Early in his postal career, my father, by Lord Clanricarde's wish, went to Bristol to reorganise the Post Office there, the first of several similar missions to other towns. In nearly every case he found one condition of things prevailing: an office small, badly lighted, badly ventilated, and with defective sanitary arrangements; the delivery of letters irregular and unnecessarily late; the mail trains leaving the provincial towns at inconvenient hours; and other vexatious regulations, or lack of regulations. He found that by an annual expenditure of £125 Bristol's chief delivery of the day could be completed by nine in the morning instead of by noon. Although unable to carry out all the improvements needed, he effected a good deal, and on the termination of his visit received the thanks of the clerks and letter-carriers.[177]

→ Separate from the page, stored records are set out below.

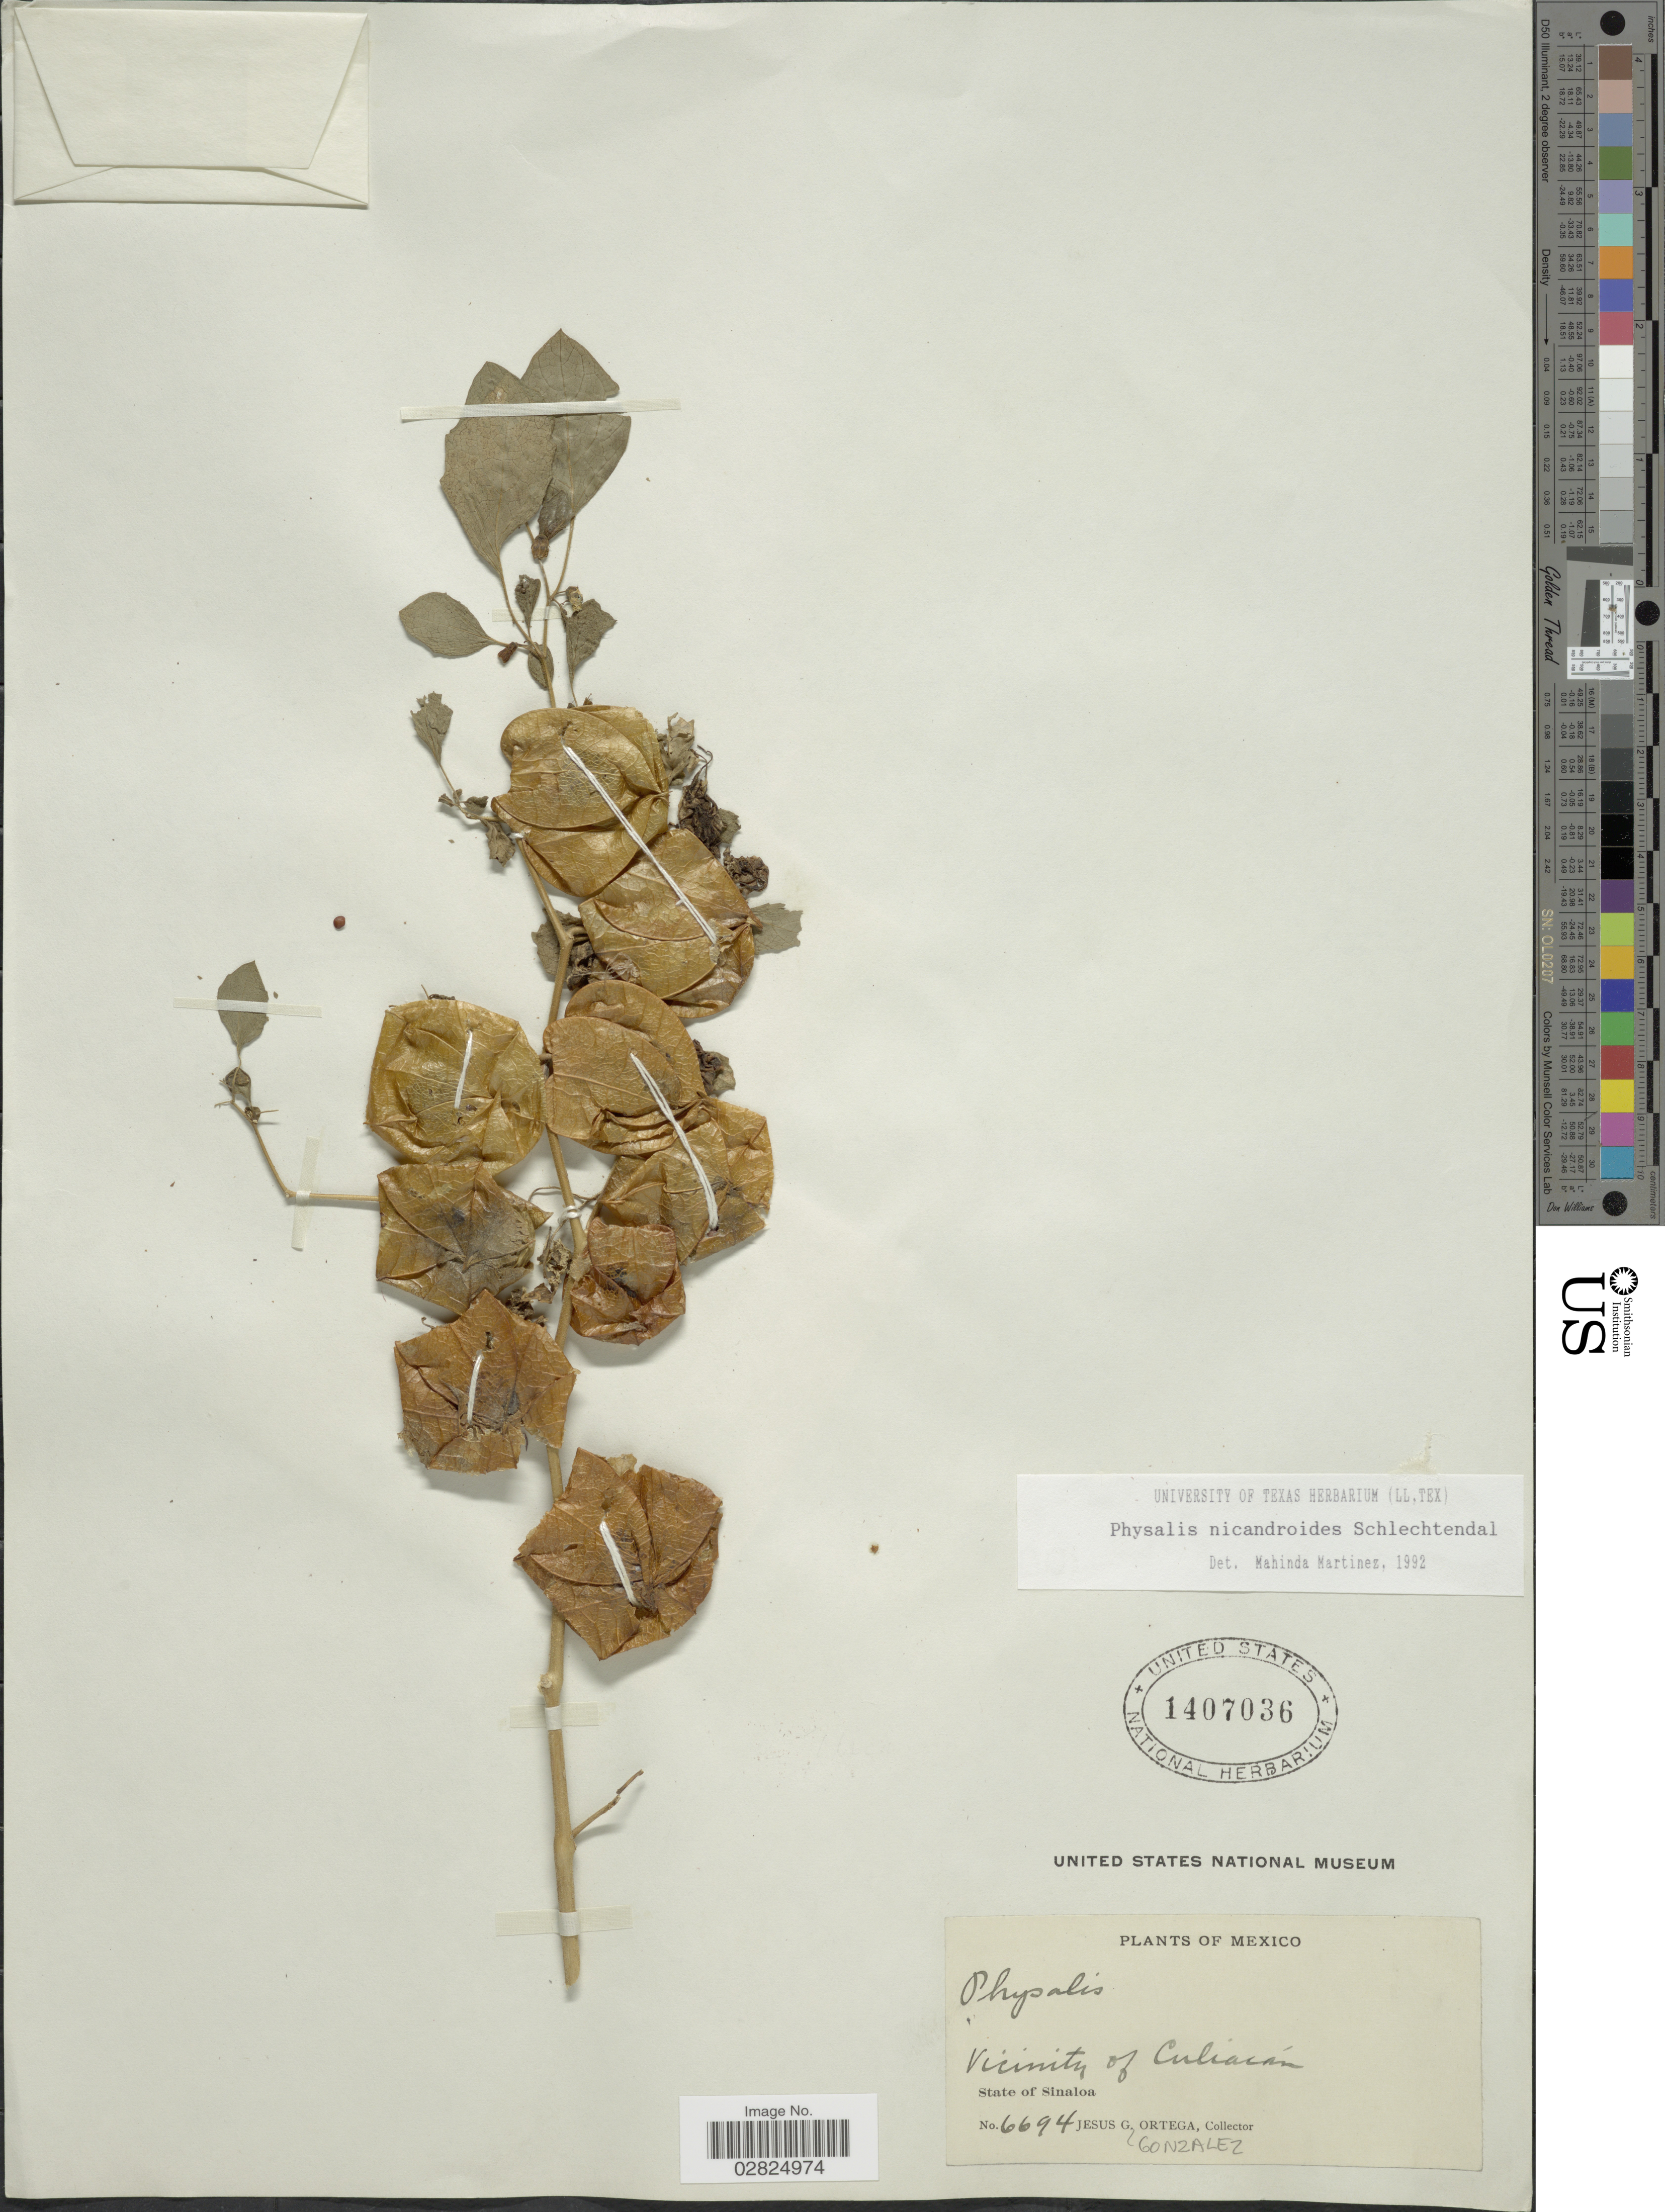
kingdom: Plantae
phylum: Tracheophyta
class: Magnoliopsida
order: Solanales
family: Solanaceae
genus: Physalis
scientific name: Physalis nicandroides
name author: Schltdl.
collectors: J. Ortega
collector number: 6694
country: Mexico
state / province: Sinaloa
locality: Vicinity of Culiacán.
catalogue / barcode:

In 1847 a thorough revision of the money order system was entrusted to him; and, thenceforth, that office came entirely under his control. Seventeen years later, Lord Clanricarde, in the Upper House, paid his former lieutenant, then about to retire, a handsome tribute of praise, saying, among other things, that, but for Mr Hill, the business of that office could hardly have been much longer carried on. No balance had been struck, and no one knew what assets were in hand. On passing under Mr Hill's management, the system was altered: four or five entries for each order were made instead of eleven; and official defalcation or fraud, once common, was now no more heard of.[178]
Lord Clanricarde placed the management of that office under my father's command in order that the latter should have a free hand; and it was settled that all returns to Parliament should be submitted to Rowland Hill before being sent to the Treasury, with leave to attack any that seemed unfair to penny postage. Previous to this act of friendliness and justice on the Postmaster-General's part, papers had generally been submitted to the permanent head of the office and even to officers of lower rank, but had been withheld from the reformer's observation.[179]
“Eternal vigilance” is said to be the necessary price to pay for the preservation of our liberties; and, half a century ago, a like vigilance had to be exercised whenever and wherever the interests of the postal reform were concerned.
The arrears in the Money Order Departments of the London and provincial offices were so serious that to clear them off would, it was declared, fully employ thirty-five men for four years. The Post Office had always maintained that the Money Order Department yielded a large profit; but a return sent to Parliament in 1848 showed that the expenditure of the year before the change of management exceeded the receipts by more than £10,000. In 1849 my father expressed “a confident expectation” that in the course of the year the Money Order Office would become self-supporting. By 1850 that hope was realised. By 1852 the office showed a profit of £11,664, thereby, in six years, converting the previous loss into a gain of more than £22,000;[180] and during the last year of Rowland Hill's life (1878-79) the profits were £39,000.
A reduction of size in the money order forms and letters of advice, and the abolition of duplicate advices effected a considerable saving in stationery alone; while the reduction of fees and the greater facilities for the transmission of money given by cheap postage raised the amount sent, in ten years only, twenty-fold. In 1839 about £313,000 passed through the post; and in 1864, the year of my father's resignation, £16,494,000. By 1879 the sum had risen to £27,000,000; and it has gone on steadily increasing.
Perhaps the following extract from Rowland Hill's journal is satisfactory, as showing improvement in account-keeping, etc. “July 8th, 1853.—A recent return to Parliament of the number and cost of prosecutions [for Post Office offences] from 1848 to 1852 inclusive, shows an enormous decrease—nearly, I think, in the ratio of three to one. This very satisfactory result is, I believe, mainly owing to the improved arrangements in the Money Order Office.”[181]
The new postal system, indeed, caused almost a revolution in official account-keeping. Under the old system the accounts of the provincial postmasters were usually from three to six months in arrear, and no vouchers were demanded for the proper disbursement of the money with which the postmasters were credited. In consequence of this dilatoriness, the officials themselves were often ignorant of the actual state of affairs, or were sometimes tempted to divert the public funds to their own pockets, while the revenue was further injured by the delay in remitting balances. Under the new system each postmaster rendered his account weekly, showing proper vouchers for receipts and payments and the money left in hand, to the smallest possible sum. This improvement was accompanied by lighter work to a smaller number of men, and a fair allowance of holiday to each of them.
When, in 1851, my father's attention was turned to the question of facilitating life insurance for the benefit of the staff, and especially of its humbler members, it was arranged with Sir George Cornwall Lewis,[182] at that time Chancellor of the Exchequer, that, to aid in making up the requisite funds, the proceeds of unclaimed money orders, then averaging £1,100 a year, and all such money found in “dead” letters as could not be returned to their writers, should be used. Accumulations brought the fund up to about £12,000. In this manner “The Post Office Widows' and Orphans' Fund Society” was placed on a firm footing. A portion of the void order fund was also employed in rescuing from difficulties another society in the London office called “The Letter-Carriers' Burial Fund.”[183]